The stylised artwork is delivered in formalised page layouts, rendered in a minimalist evolution of Hergé’s ligne claire style. There are solid blacks, thick outlines and settings of seductive simplicity, augmented here by mesmerising hints in earth-tones enhancing the hard, moody, suspenseful and utterly engrossing world of French cinema verité. Jason’s work always jumps directly into the reader’s brain and heart, using beastly and unnatural players to gently pose eternal questions about basic human needs in a soft, but relentless quest for answers.
The deeper material often evades the senses on first reading due to clever gags and safe, familiar funny-animal characters, which indicates just how good a cartoonist and storyteller Jason is. This would be a terrific yarn even without his superbly understated art, but in combination with his dead-on, deadpan pastiche of The Big Sleep and other monochrome movies, the result is narrative dynamite.
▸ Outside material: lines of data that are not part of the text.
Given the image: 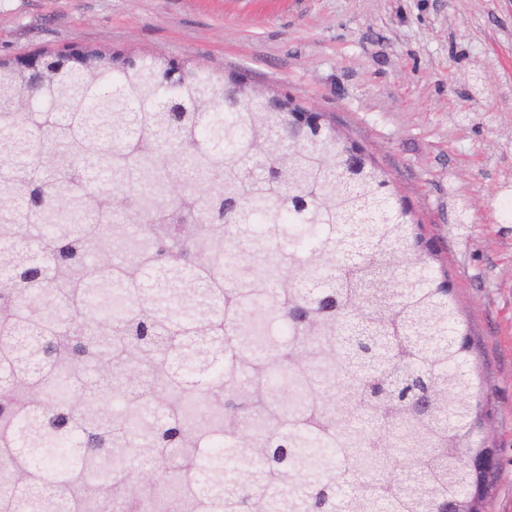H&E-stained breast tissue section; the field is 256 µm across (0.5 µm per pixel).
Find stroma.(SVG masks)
<instances>
[{
  "instance_id": "obj_1",
  "label": "stroma",
  "mask_w": 512,
  "mask_h": 512,
  "mask_svg": "<svg viewBox=\"0 0 512 512\" xmlns=\"http://www.w3.org/2000/svg\"><path fill=\"white\" fill-rule=\"evenodd\" d=\"M65 45L242 74L373 154L448 270L490 400L487 512H512V0H0V56Z\"/></svg>"
}]
</instances>
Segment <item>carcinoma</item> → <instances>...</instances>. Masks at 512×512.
<instances>
[{
  "instance_id": "obj_1",
  "label": "carcinoma",
  "mask_w": 512,
  "mask_h": 512,
  "mask_svg": "<svg viewBox=\"0 0 512 512\" xmlns=\"http://www.w3.org/2000/svg\"><path fill=\"white\" fill-rule=\"evenodd\" d=\"M45 54L0 58V512L463 498L471 347L374 157L231 73Z\"/></svg>"
}]
</instances>
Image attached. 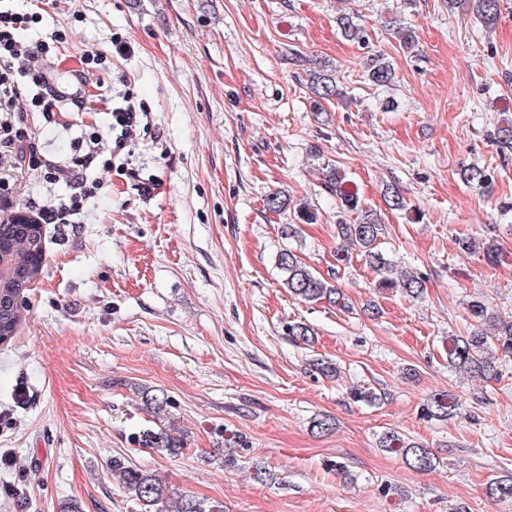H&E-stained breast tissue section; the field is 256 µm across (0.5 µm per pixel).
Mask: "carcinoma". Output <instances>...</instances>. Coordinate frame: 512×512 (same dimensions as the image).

This a scarily evocative romantic puzzle with its roots in Raymond Chandler mysteries, tipping a slouched hat to Hollywood Noir, B-Movie sci-fi and psychologically underpinned melodramas, with the artist’s traditionally wordless primal art supplemented by sparse and spartan dialogue and enhanced to a macabre degree by skilled use of silence and moment.
This slyly beguiling detective story opens as seedy shamus Dan Delon, specialist in tawdry divorce cases, sees a poster concerning a lost cat. After accidentally finding the missing moggy, he returns it to the solitary, sombre yet oddly alluring bookshop proprietor Charlotte. The two lonely people enjoy a coffee and stilted conversation before Dan departs, but his thoughts return to Charlotte. Despite knowing better, the gumshoe inserts himself into the staid, sedate woman’s life and his life slowly unfolds.
Utilising with devastating effect that quality of cold, bleak yet perfectly harnessed stillness that makes Scandinavian crime dramas such addictive fare, Lost Cat resonates with the artist’s favourite themes and shines with his visual dexterity. It discloses a decidedly different slant on secrets and obsessions, in a tale strictly for adults which nonetheless allows us to look at the world through wide-open young eyes.